La question des espaces de migrations était également centrale. Il est apparu ici que l’espace transatlantique était très privilégié pour ces circulations génériques : parce que les langues européennes migrent vers les Amériques, elles apportent avec elles des traditions génériques qui seront parfois délaissées, parfois au contraire objets d’appropriation (typiquement l’épopée, ressentie comme un genre fondateur, ou de manière plus inattendue le sonnet, très pratiqué dans les Amériques, jusqu’à l’époque contemporaine, dans une relation d’émulation avec la littérature européenne, avant de développer sa propre branche. Ou encore, c’est paradoxalement le déplacement de la « romance » gothique anglaise qui va permettre à Hawthorne de fonder une forme américaine vernaculaire du roman). Les formes américaines peuvent ensuite faire retour vers l’Europe. Des espaces remarquables se sont aussi dessinés entre Russie et Europe (ce qui est assez attendu, la question du rapport aux modèles européen étant cruciale pour la littérature russe), et entre Russie et Amériques.

  1. Jeux des genres

Le travestissement, le transfert d’un thème, d’un objet, d’un genre à l’autre déborde, ou intensifie les enjeux de la simple parodie. Ce déplacement ne se fait d’ailleurs pas toujours depuis le genre haut, noble, sérieux, vers le comique. Le miroitement d’une forme dans une autre, d’une forme grande dans une forme petite, est un jeu typique des élégiaques latins mais aussi bien d’une certaine poésie postmoderne : une forme majeure « migre » à l’intérieur d’une forme mineure, et rend souvent très complexe la saisie de l’« engagement », de la « sincérité » de l’auteur. Ces porte-voix que se donne un auteur exhibent-ils justement l’artefact du genre ? En ce sens, le jeu avec le modèle générique a quelque chose à voir avec l’esthétique (et l’éthique) de la citation. Cela peut mener à des exemples extrêmes, caractéristiques de poétiques contemporaines, notamment lorsqu’il s’agit des migrations du populaire au savant et inversement. La question des rapports entre « arts majeurs » et « arts mineurs » est également centrale ici.

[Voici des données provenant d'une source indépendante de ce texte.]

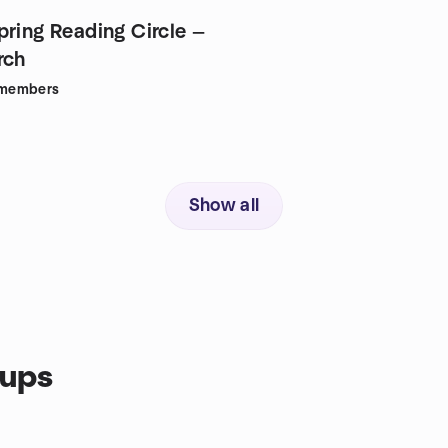
pring Reading Circle —
rch
members
Show all
oups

  1. Questions politiques et postcoloniales

Loin de concerner les seules questions d’esthétiques, les approches génériques engagent des aspects politiques. Il y va d’une redéfinition du « partage du sensible » (la question de la hiérarchie des genres et de sa reconfiguration démocratique moderne est au cœur de la réflexion de Jacques Rancière). Plus précisément, la réflexion sur les espaces postcoloniaux a retenu l’attention de plusieurs contributeurs, qui se sont demandé quels genres et formes qui y étaient les plus sollicités, lesquels faisaient l’objet d’appropriation et de détournements caractéristiques du mouvement de « writing back » mis en lumière par les approches postcoloniales de la littérature. Dans quelle mesure la langue est-elle alors un vecteur essentiel de la migration ? On a également veillé à faire place à des espaces (et des langues) non-européens de migrations des genres et des formes, en s’interrogeant toujours sur la pertinence de ces catégories dans les espaces en question. La question de la traduction et de ses enjeux politiques, a particulièrement innervé cette partie.